Mr Tromans points to a legal market in a state of flux, where new entrants, such as the big four accountants, are offering many such day-to-day services, which were once the preserve of medium-to-large law firms, at extremely competitive prices.

Last month, for example, PwC launched a flat-fee employment law service that gives clients unlimited access to a technology portal providing, among other things, template contracts, policies and letters, in addition to a legal advice hotline. Costs for the service start at £250 a month for companies with fewer than 100 employees.

Increased competition is only part of the story, says Tony Williams, principal of legal consultancy Jomati. “A lot of clients understand they have considerable buying power and one of the challenges facing the mid-tier is the panel-type process [of choosing advisers],” he says. “This is squeezing firms out of the higher-end corporate work from the FTSE 100 organisations and their subsidiaries. While those companies weren’t necessarily ever a big area for them, they could be relevant in certain offices and certain locations.”

While Mr Williams acknowledges mid-tier niche firms might emerge successful from a panel process, he suggests less-focused firms are being increasingly sidelined. He says: “Every time you see a panel announcement, and the firms that get on that panel, it’s not the mid-tier firms.”

He believes such firms need to take a long, hard look at their role, their offering and what they can deliver to potential clients. “If they provide a good service, have a good client base and offer a good understanding of a client’s business then they have some great opportunities. But you don’t get that by accident. You have to work hard at it and demonstrate it,” says Mr Williams.

Firms’ approach to technology is likely to be key to this process, adds Mr Tromans. “Tech is going to become a differentiator. If a firm gets its strategy right in this area then it will gain a competitive advantage,” he says.

Technology can create new value in the legal services market

“It’s not just about clients pushing down on fees and firms introducing automation to deal with that. Technology can also create new value in the legal services market. The biggest risk to the mid-tier is underestimating the importance of competitive issues such as these.”

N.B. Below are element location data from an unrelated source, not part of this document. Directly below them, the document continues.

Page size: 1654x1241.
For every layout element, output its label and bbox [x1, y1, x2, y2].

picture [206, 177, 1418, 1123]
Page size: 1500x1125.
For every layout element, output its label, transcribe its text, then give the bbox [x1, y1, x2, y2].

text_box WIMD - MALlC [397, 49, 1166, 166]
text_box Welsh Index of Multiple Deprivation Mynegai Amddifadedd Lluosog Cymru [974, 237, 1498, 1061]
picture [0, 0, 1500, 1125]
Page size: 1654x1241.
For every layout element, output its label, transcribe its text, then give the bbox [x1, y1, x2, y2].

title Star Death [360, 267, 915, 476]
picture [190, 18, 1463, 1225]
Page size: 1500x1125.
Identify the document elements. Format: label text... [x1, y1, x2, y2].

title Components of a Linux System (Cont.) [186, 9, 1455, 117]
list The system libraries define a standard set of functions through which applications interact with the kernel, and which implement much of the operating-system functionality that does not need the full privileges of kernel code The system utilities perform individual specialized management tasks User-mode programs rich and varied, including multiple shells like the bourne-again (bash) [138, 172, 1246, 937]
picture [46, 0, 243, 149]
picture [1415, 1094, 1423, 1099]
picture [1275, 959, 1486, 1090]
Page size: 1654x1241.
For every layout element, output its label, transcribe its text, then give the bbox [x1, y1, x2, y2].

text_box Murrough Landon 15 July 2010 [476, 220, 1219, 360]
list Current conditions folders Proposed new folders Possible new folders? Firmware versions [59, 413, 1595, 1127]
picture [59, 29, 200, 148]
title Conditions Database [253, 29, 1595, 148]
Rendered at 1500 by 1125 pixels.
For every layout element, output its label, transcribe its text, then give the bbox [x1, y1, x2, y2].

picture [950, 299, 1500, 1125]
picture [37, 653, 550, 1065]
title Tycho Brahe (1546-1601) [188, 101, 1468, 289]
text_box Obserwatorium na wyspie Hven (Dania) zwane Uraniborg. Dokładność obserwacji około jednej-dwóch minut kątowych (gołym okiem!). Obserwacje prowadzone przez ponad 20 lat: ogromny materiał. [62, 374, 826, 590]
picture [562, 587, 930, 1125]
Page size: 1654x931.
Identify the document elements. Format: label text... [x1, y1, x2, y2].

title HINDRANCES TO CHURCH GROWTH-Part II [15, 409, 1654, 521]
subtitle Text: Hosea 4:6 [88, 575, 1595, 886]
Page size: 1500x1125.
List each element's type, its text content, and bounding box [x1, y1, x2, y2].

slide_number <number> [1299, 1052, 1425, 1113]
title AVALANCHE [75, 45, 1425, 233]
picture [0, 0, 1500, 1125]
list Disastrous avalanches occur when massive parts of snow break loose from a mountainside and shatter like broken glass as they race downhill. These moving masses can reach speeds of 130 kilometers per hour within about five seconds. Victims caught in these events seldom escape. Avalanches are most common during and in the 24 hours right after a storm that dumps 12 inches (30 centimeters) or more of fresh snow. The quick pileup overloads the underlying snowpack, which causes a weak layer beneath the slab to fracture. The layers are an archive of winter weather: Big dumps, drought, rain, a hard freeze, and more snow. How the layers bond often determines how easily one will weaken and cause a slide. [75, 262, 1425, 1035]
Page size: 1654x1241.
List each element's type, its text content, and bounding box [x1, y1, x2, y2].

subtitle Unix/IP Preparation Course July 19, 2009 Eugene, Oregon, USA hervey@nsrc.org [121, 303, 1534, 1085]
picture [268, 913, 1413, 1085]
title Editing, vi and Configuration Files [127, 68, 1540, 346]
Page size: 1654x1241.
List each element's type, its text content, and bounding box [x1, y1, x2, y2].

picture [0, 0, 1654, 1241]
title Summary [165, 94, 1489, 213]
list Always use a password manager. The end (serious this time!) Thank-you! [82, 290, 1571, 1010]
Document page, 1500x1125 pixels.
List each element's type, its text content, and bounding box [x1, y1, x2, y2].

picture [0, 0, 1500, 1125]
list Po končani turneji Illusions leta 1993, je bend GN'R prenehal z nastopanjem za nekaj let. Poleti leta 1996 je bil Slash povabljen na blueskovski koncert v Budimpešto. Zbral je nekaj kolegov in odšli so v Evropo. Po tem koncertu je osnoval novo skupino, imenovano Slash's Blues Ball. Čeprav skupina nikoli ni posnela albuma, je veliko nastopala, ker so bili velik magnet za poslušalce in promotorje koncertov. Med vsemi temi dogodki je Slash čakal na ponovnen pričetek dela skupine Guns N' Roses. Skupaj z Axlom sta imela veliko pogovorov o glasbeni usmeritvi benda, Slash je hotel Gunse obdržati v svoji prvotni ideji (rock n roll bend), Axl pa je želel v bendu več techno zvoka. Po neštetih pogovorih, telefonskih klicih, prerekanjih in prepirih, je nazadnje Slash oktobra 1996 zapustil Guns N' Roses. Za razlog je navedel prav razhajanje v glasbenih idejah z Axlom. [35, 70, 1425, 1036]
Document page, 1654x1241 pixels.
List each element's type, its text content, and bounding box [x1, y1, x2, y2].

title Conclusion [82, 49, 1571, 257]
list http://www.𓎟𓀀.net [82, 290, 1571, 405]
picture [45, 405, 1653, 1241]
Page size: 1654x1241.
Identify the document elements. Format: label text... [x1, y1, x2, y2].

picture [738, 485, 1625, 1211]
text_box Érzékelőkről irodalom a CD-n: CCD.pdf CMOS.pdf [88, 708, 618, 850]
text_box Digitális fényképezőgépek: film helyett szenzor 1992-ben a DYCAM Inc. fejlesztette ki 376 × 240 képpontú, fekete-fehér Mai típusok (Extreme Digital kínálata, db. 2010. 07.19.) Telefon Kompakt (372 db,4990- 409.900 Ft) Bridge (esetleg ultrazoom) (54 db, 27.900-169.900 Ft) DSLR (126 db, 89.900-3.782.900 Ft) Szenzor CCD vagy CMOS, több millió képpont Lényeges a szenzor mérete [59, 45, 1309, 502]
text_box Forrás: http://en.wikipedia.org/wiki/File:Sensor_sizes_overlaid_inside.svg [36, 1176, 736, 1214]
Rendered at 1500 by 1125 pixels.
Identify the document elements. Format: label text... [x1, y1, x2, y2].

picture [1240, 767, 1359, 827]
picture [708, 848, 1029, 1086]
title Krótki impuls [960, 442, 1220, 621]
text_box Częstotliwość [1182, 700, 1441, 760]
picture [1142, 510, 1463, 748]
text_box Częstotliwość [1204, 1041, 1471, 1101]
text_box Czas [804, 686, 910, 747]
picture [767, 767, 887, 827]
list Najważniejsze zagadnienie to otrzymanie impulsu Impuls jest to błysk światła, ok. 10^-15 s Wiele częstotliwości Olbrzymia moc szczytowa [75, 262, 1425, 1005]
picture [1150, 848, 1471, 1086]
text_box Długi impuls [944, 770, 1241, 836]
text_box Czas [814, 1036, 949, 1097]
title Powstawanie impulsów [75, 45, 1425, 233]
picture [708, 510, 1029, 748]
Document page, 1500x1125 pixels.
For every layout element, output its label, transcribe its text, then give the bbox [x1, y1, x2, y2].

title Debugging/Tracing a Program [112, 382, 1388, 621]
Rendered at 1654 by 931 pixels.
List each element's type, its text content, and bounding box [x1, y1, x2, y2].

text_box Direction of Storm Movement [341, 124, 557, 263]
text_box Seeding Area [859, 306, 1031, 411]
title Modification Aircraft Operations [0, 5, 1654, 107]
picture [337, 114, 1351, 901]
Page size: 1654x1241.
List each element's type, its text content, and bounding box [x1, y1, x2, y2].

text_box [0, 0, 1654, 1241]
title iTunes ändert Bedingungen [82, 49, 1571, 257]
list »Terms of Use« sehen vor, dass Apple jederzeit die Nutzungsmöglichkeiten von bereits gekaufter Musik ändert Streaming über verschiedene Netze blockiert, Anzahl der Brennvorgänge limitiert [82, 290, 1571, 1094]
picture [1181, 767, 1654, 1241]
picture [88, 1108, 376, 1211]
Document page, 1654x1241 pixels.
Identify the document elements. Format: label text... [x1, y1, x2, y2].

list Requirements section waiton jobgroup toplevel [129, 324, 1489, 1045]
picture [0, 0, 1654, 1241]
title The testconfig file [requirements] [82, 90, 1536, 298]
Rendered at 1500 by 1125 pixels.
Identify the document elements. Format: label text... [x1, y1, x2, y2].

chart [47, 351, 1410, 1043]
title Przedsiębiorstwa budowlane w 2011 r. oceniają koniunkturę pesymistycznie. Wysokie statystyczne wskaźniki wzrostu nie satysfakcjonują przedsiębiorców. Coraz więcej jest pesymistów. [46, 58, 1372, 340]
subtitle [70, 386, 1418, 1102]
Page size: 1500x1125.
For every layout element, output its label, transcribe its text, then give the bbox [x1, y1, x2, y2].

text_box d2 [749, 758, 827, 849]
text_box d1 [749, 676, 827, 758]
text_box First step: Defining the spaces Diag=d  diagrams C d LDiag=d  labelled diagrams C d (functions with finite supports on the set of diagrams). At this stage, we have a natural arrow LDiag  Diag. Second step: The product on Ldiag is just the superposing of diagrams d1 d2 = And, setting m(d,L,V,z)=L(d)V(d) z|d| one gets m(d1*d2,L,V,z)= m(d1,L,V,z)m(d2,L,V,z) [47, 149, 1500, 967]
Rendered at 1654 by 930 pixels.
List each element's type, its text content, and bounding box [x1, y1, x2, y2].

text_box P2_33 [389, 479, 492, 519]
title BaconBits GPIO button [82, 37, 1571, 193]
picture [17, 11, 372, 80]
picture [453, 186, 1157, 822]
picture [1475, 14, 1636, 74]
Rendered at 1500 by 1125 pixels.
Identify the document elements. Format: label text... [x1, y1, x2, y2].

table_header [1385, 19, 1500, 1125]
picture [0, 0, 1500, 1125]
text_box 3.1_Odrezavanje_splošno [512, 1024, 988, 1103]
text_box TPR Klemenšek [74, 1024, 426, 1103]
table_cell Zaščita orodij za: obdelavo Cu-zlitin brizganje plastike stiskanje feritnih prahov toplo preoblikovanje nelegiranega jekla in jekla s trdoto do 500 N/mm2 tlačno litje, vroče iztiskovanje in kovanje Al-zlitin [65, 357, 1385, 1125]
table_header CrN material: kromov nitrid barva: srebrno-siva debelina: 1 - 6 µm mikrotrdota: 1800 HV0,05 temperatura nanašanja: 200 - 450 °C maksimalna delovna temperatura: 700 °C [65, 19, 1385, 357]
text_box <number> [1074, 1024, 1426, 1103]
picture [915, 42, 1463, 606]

One firm that is forging ahead on the technological innovation front is Mishcon de Reya, which in 2017 launched an incubator programme, MDR LAB, designed both to create partnerships with legal tech companies and raise awareness of their potential among the firm’s staff. This programme contributed to its winning the award for the Best Use of Technology at last year’s British Legal Awards.

Mishcon recently invested in two of the six firms that were part of MDR LAB, Everchron, a litigation management software outfit, and Ping, whose product automates timekeeping for lawyers.

Nick West, Mishcon’s chief technology officer, says: “We’re not a venture capital firm; we’re not investing money for the sake of it, but by investing we not only stand the chance of financial upside, but we get to be more influential about how the companies develop over the next year or two.”

A similar approach can be seen at Cambridge-based Taylor Vinters, which in recent years has partnered with artificial intelligence-focused startups Pekama and ThoughtRiver. At the same time, it has sold off other elements of its business, such as regional real estate, that were deemed a distraction from core aims.

The firm’s managing partner, Ed Turner, explains: “Assuming it’s an accepted proposition that fundamental change is going to be necessary, it’s important to understand the purpose of your organisation and why there’s a need for it in the future. Having a clear understanding of that is absolutely essential, particularly in the mid-market.”

For Taylor Vinters, the focus is now on entrepreneurship and innovation, with tech partnering an important part of the firm’s offering.

Mr Turner says: “It’s brought some intangible benefits, such as cultural change and the excitement that goes with that, but it has also been a good door-opener with clients. If we’re talking to fast-growing tech businesses, it gives us huge kudos that we’re an investor ourselves.”

It has also helped Taylor Vinters look further afield for work. He adds: “If we’re talking to a general counsel in a large US corporate in the innovation business, it’s likely they won’t have heard of us because we’re not very big. But we benefit from being able to discuss innovation based on our understanding of working with organisations like theirs. That helps us have conversations with clients who otherwise wouldn’t have given us so much time and opportunity.”